Au contraire, au Mali, au Niger et au Sénégal, c’est la tendance inverse qu’on observe : seules 7 % des femmes ont cette possibilité dans les trois domaines identifiés.

Tefta Shakaj est une sage-femme en Albanie. Selon elle, les opportunités pour les femmes et
les filles se sont améliorées au cours des 25 dernières années. © UNFPA

« Nous avons encore beaucoup de chemin à parcourir avant que toutes les femmes et les filles aient le pouvoir et les moyens de prendre des décisions éclairées sur leur propre corps et leur santé sexuelle et reproductive », a déclaré la Directrice générale de l'UNFPA, Natalia Kanem.

L’histoire d’un progrès

Bien que ces chiffres soient préoccupants, ils représentent un progrès énorme dans l’histoire très longue de la santé reproductive et des droits qui s’y rapportent, déclare ce nouveau rapport, intitulé « Une Tâche Inachevée : La poursuite de l’acquisition des droits et des choix pour tous ».

Ce n’est qu’en 1968 que les dirigeants politiques ont affirmé pour la première fois dans une déclaration mondiale que les individus avaient le droit de « déterminer librement et de façon responsable le nombre d’enfants qu’ils auraient ainsi que l’espacement des naissances ».

De plus en plus de personnes ont pu exercer ce droit à mesure que les méthodes de planification familiale sont devenues plus accessibles et plus fiables.

Rasamee, de Thaïlande, dit que la planification familiale est facilement disponible et enseignée
régulièrement dans les écoles. © UNFPA / Lexicon

De plus, les femmes étant de plus en plus émancipées, elles ont pu prendre leurs décisions en matière de santé reproductive, ce qui a entraîné de nombreux avantages pour leur santé et leur bien-être économique.

Enfin, il y a 25 ans, les gouvernements du monde entier ont adopté un accord historique lors de la Conférence internationale sur la population et le développement (CIPD), qui appelait à placer les droits des femmes et leur santé reproductive au centre des efforts de développement.

Depuis, l’accès à la planification familiale volontaire s’est accru. 58 % des femmes utilisent aujourd’hui des méthodes de contraception moderne, contre 52 % en 1994.

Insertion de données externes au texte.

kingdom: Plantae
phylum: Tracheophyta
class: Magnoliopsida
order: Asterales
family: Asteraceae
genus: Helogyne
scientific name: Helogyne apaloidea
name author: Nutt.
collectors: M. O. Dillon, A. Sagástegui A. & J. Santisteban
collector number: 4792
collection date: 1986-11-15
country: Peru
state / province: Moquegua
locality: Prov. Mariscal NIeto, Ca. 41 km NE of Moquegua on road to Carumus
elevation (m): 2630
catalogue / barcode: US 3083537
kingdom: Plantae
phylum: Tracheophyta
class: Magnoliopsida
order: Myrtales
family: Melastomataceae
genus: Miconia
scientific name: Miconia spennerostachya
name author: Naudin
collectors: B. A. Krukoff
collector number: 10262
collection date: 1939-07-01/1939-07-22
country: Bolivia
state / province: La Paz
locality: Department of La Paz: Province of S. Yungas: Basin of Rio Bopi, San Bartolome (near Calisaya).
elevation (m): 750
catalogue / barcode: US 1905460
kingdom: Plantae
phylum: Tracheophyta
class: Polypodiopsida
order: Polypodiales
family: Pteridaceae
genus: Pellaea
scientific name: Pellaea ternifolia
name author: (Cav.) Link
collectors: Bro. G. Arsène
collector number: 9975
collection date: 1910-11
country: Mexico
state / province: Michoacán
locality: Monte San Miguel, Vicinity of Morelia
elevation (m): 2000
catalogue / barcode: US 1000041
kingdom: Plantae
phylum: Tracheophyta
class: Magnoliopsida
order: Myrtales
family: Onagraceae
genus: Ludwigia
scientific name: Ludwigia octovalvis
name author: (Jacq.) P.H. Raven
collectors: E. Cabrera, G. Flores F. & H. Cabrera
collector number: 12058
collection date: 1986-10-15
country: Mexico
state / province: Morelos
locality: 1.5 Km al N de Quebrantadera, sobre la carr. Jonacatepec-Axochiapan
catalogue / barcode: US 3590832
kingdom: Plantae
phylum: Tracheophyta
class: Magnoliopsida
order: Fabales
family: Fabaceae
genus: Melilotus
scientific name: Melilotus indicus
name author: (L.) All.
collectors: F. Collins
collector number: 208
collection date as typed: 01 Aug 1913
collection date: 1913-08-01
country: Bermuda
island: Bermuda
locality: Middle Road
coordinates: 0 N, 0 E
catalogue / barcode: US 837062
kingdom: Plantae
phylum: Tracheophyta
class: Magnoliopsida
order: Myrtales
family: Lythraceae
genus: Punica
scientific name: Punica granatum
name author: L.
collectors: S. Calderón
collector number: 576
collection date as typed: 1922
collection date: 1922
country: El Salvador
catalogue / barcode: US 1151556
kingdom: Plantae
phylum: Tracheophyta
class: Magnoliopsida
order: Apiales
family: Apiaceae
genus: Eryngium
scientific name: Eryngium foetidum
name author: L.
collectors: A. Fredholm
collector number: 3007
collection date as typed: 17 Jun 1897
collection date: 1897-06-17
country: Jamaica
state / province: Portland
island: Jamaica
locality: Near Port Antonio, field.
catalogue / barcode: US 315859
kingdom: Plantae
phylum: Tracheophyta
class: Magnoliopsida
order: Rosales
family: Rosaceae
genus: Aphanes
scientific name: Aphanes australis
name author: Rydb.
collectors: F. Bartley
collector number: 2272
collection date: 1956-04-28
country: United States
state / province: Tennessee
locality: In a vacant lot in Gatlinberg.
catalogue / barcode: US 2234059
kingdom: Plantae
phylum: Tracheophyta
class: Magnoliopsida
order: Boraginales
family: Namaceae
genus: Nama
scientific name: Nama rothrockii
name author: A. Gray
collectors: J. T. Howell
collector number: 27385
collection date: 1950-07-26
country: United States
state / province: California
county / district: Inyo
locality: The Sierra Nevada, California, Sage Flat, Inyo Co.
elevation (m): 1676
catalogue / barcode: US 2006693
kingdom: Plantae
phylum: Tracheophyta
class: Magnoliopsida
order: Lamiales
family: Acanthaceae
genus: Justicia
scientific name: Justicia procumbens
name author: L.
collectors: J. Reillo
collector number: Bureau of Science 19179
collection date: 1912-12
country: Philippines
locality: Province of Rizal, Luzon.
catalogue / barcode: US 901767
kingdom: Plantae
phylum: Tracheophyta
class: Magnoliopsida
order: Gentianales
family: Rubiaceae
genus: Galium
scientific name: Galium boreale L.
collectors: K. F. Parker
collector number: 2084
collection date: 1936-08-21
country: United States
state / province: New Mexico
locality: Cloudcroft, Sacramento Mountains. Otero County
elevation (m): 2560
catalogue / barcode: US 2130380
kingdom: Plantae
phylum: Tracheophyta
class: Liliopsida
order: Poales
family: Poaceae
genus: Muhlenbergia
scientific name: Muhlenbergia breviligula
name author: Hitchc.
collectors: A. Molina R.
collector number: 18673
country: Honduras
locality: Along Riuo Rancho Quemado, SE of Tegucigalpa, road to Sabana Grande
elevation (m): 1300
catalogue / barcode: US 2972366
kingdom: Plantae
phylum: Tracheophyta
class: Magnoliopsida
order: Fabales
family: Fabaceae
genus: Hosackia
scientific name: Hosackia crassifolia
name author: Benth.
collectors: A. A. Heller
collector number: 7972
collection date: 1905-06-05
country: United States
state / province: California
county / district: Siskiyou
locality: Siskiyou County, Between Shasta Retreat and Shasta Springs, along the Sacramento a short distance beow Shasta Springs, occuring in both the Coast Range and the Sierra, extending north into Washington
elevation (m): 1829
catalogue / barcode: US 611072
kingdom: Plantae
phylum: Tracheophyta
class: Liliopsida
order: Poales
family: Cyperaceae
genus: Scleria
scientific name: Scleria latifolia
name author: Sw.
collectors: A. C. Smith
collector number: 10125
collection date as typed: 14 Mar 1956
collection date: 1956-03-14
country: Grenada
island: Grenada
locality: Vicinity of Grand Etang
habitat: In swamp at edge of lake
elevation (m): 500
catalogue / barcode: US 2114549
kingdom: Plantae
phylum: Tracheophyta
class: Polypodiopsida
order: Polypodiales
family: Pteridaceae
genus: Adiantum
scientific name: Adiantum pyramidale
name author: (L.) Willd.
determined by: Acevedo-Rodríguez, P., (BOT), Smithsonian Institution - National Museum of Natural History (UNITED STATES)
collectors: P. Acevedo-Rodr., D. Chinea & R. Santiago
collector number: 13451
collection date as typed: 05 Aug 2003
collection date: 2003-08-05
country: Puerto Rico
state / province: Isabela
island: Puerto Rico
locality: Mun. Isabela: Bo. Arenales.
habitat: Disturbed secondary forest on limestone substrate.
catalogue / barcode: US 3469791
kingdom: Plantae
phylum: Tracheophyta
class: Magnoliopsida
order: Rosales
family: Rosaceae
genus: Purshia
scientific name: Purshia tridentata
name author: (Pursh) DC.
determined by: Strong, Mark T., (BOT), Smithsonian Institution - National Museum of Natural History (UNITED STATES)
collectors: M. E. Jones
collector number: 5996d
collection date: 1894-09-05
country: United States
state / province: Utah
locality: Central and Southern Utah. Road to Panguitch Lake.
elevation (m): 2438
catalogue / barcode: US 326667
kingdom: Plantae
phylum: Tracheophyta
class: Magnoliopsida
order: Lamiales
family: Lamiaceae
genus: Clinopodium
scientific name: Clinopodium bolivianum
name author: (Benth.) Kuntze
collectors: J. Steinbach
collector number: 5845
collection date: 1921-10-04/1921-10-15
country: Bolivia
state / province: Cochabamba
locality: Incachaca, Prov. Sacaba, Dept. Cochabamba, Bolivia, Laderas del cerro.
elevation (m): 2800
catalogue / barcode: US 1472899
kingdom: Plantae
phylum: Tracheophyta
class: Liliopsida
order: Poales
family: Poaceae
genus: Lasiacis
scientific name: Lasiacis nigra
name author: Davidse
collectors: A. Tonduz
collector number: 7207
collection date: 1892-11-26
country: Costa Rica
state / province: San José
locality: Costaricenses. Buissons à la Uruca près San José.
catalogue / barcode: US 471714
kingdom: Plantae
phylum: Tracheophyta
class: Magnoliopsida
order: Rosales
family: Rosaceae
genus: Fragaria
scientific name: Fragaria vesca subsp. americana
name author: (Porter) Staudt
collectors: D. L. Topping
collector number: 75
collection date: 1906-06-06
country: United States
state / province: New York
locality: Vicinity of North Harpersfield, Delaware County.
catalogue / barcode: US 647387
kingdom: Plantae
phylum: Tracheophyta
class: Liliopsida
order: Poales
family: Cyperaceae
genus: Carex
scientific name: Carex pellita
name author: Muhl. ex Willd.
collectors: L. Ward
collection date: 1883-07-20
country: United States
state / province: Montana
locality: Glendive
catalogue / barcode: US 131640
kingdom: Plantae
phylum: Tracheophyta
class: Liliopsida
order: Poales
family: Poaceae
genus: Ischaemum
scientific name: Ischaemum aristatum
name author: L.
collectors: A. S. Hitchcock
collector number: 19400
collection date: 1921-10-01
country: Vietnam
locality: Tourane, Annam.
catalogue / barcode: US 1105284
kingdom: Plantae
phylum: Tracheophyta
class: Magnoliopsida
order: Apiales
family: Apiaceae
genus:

L’accès à des services de santé reproductive s’est également amélioré. Entre 1994 et 2015, le nombre de décès de causes liées à la grossesse est passé de 369 à 216 pour 100 000 naissances vivantes.

Un long chemin à faire

Ces progrès ne sont pas suffisants.

Charline subit un contrôle prénatal en Haïti. © UNFPA / M. Bradley

Selon le rapport, les groupes marginalisés sont ceux qui ont le plus de besoins non satisfaits dans le domaine de la santé sexuelle et reproductive. Cela comprend notamment les minorités ethniques, les jeunes, les personnes non mariées, les personnes lesbiennes, gay, bisexuelles et intersexes, les personnes handicapées, et celles qui vivent dans la pauvreté.

Dans certaines circonstances, certain·e·s perdent même l’accès aux services nécessaires à l’exercice de leurs droits en matière de santé reproductive.

« Nous avons encore un long chemin à faire pour que toutes les femmes et les filles aient le pouvoir et les moyens de faire les choix qui impliquent leur corps, et de prendre des décisions éclairées sur leur santé sexuelle et reproductive », a déclaré le Dr. Natalia Kanem, directrice de l’UNFPA.

Le chemin vers Nairobi

Cette année, un quart de siècle après l’accord historique de la CIPD, le monde doit redoubler d’efforts pour réaliser la santé sexuelle et reproductive et les droits de tou·te·s.

En novembre prochain, le gouvernement du Kenya, le gouvernement du Danemark et l’UNFPA se rassembleront pour une conférence de haut niveau à Narobi. L’objectif sera de convaincre les dirigeants politiques, les gouvernements ainsi que de nombreux partenaires à se réengager pour la réalisation de ce programme.

« Le Sommet de Nairobi nous aidera à créer une large coalition de divers acteurs, pour protéger et faire progresser les objectifs de la CIPD », a déclaré le Dr. Kanem, « pour nous assurer que personne ne soit laissé pour compte ».